Remote sensing provides a cost-effective alternative to the ground-based survey for land use/cover mapping and change analysis.
Time-series of remotely sensed data allow examining the temporal dynamics of urban attributes or processes. And postclassification comparison methods produce “frometo” change information
between land classes that can help capture the nature of land changes. Given the wide availability and longtime archive,Landsat data have been widely used in land use/cover classification and change detection at regional scales. However, land use/cover classification in urban areas using medium resolution remotely sensed data can be challenging due to the presence of heterogenous urban features and the spectral similarity between different urban land cover types.

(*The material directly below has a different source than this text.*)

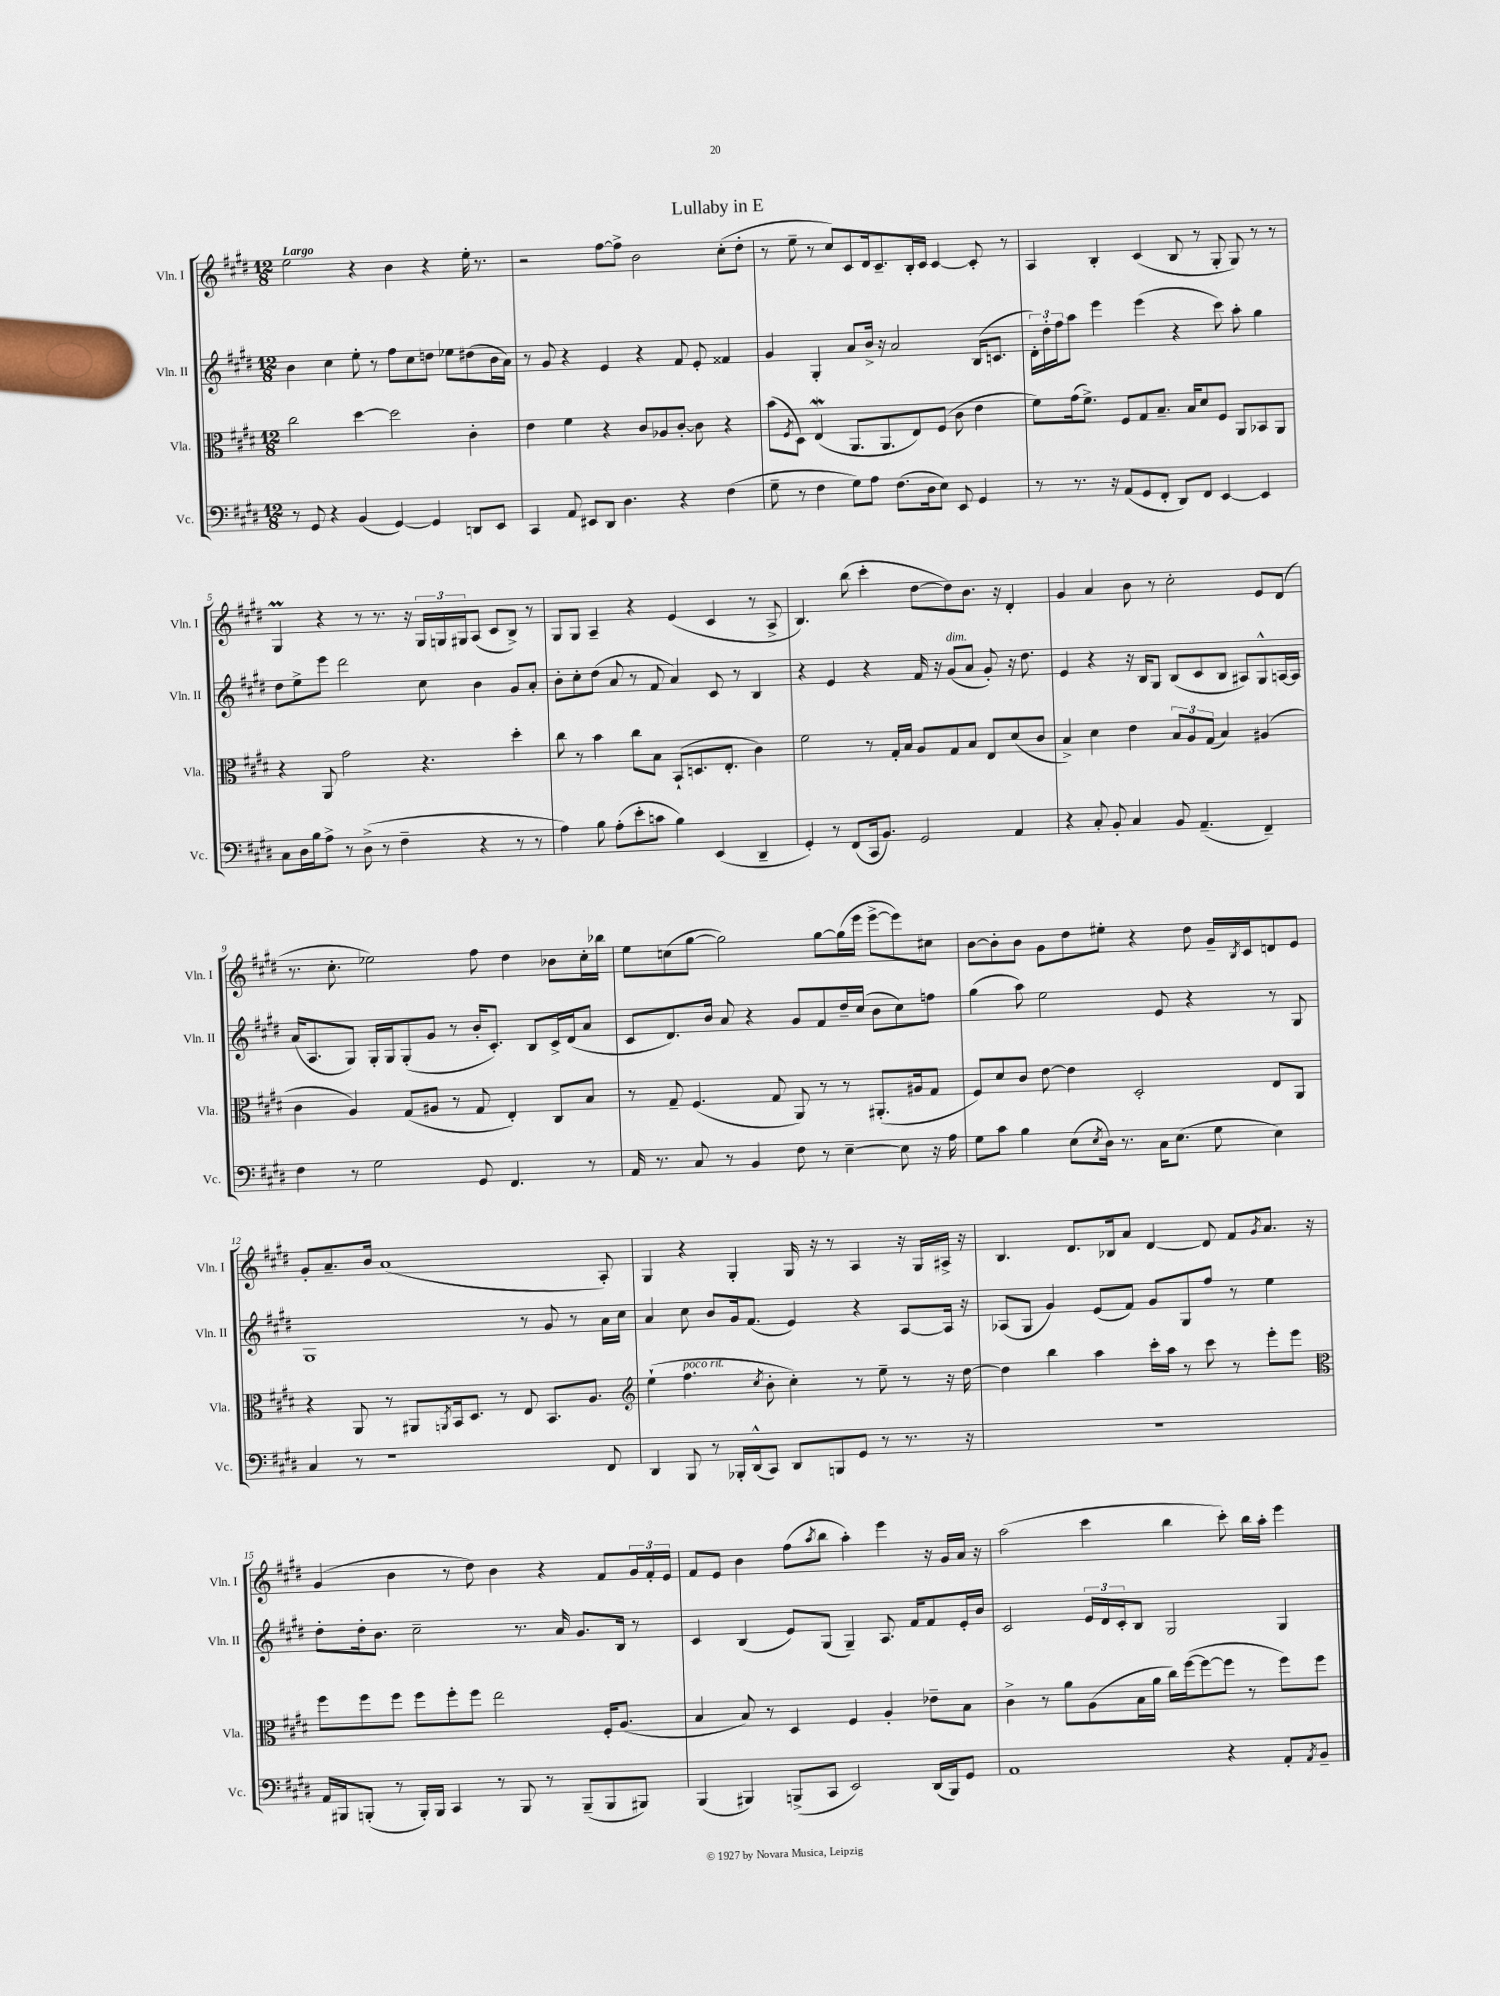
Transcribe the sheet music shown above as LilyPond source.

Sub-pixel analysis, such as spectral mixture analysis (SMA), models each pixel as the percent cover of basic land cover materials that can help preserve the heterogeneity of urban areas.
Over the past years, a sizable number of research has demonstrated the usefulness of sub-pixel analysis in dealing with the “mixed” pixel problem associated with using medium resolution remotely sensed data in urban land mapping. For change analysis, the sub-pixel analysis has mostly been applied to the detection of land cover fraction change, such as percent
imperviousness change,vegetation fraction change. Some research has shown the potential of incorporating sub-pixel fraction in thematic land use/cover classification. However, using the spectral response from remote sensing alone may not be sufficient to differentiate specific land types in urban areas, which can be valuable for various applications
such as driving force analyses, urban morphological studies, and land use modeling. Previous studies have identified the importance of incorporating ancillary data in image classification.